Benefits of AMBA AXI over AMBA AHB for display systems

Embedded system designers have a choice of using a shared or point-to-point bus in their designs. Typically, an embedded design will have a general-purpose processor (ARM or PowerPC), GPU, Accelerator, cache, SDRAM, DMA, and Bridge to a slower I/O bus, such as the Advanced Microcontroller Bus Architecture (AMBA) Advanced Peripheral Bus (APB). In addition, there might be a port to a separate DSP processor, or hardware accelerator, to convert formats and generating drawing commands.  As chip-level device geometries become smaller and smaller, more and more functionality can be added without the concomitant increase in power and cost per die as seen in prior generations.

System Modeling enables product teams to explore and trade-off different architectures to meet timing, throughput and power consumption.  System modeling can be used prior to software or hardware code development, thus ensuring that all bottlenecks and bugs have been identified before development.  A thorough validation of the system specification saves considerable development time and allows for more design exploration prior to selecting a topology to begin implementation.
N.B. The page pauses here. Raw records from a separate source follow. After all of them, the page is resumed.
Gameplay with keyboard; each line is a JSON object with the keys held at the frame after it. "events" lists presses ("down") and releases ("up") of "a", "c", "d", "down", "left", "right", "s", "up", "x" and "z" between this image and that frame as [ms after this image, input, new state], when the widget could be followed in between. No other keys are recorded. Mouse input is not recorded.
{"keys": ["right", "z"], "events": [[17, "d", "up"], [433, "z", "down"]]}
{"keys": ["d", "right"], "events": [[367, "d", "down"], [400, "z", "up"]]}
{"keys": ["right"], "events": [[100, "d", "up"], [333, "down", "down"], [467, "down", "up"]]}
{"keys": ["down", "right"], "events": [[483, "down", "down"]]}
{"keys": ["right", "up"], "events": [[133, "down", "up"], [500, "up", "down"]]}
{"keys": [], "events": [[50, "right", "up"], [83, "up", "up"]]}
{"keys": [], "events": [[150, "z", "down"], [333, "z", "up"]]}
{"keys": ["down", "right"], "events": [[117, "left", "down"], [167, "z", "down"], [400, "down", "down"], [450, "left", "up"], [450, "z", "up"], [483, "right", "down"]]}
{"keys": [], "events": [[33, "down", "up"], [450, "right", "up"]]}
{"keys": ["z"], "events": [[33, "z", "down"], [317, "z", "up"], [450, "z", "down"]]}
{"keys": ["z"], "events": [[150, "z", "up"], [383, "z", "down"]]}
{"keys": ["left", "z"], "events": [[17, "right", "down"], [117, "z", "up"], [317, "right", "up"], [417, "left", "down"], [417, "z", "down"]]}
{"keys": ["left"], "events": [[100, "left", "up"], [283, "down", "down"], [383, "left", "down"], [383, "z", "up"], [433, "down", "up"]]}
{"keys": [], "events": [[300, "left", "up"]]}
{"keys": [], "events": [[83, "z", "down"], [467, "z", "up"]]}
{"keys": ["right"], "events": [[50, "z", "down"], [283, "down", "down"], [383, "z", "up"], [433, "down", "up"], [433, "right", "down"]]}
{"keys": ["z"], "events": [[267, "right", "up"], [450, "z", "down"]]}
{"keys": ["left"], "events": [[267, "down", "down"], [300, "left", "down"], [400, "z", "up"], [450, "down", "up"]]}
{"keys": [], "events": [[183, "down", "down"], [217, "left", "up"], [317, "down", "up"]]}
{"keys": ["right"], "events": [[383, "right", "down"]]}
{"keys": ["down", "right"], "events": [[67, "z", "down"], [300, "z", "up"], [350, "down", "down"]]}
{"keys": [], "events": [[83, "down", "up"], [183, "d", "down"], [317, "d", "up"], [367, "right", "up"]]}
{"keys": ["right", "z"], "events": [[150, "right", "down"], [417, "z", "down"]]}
This paper compares the use of AMBA Advanced High-performance Bus (AHB) Shared Bus and AMBA Advanced eXtensible Interface (AXI) by modeling the entire system using VisualSim. The graphical model and simulation analysis was completed in approximately one week.

To make the evaluation of the two buses comparable in terms of flow, throughput, and latency, the following considerations were adopted:

  1. The AHB is a single-channel, shared bus. The AXI is a multi-channel, read/write optimized bus. Each bus master, or requesting bus port, connects to the single-channel shared bus in the AHB, while each AXI bus master connects to a Read address channel, Read data channel, Write address channel, Write data channel, and Write response channel. The primary throughput channels for the AXI are the Read/Write data channels, while the address and response channels are to improve pipelining of multiple requests. Assume there are four masters on each bus going to three slaves. The four master ports are uProcessor, Direct Memory Access (DMA), DSP, and USB. The three slaves are on-chip RAM, off-chip SDRAM DDR3, and an APB bus bridge.
  2. To compute the bandwidth of the two buses, one must count the number of read/write channels of the AXI Bus – six for three bus slaves. This suggests that the AHB Bus should support some multiples of bus width and/or speed to match the data throughput. The System Model can vary these combinations with simple parameter changes. However, AHB bus speed was assumed to be double that of the AXI Bus, and two times its width. This will make the comparison of the two buses more realistic.
  3. To evaluate the efficiency of the buses, different burst sizes were selected; small, medium, and large. Small equates to the width of the AHB Bus, medium equates to two AHB Bus transfers, and large equates to four AHB Bus transfers.
  4. The AXI is a 64-bit bus running at 200 MHz, and the AHB is 128-bit bus running at 400 MHz. The burst sizes are small (16 Bytes), medium (32 Bytes), and large (64 Bytes).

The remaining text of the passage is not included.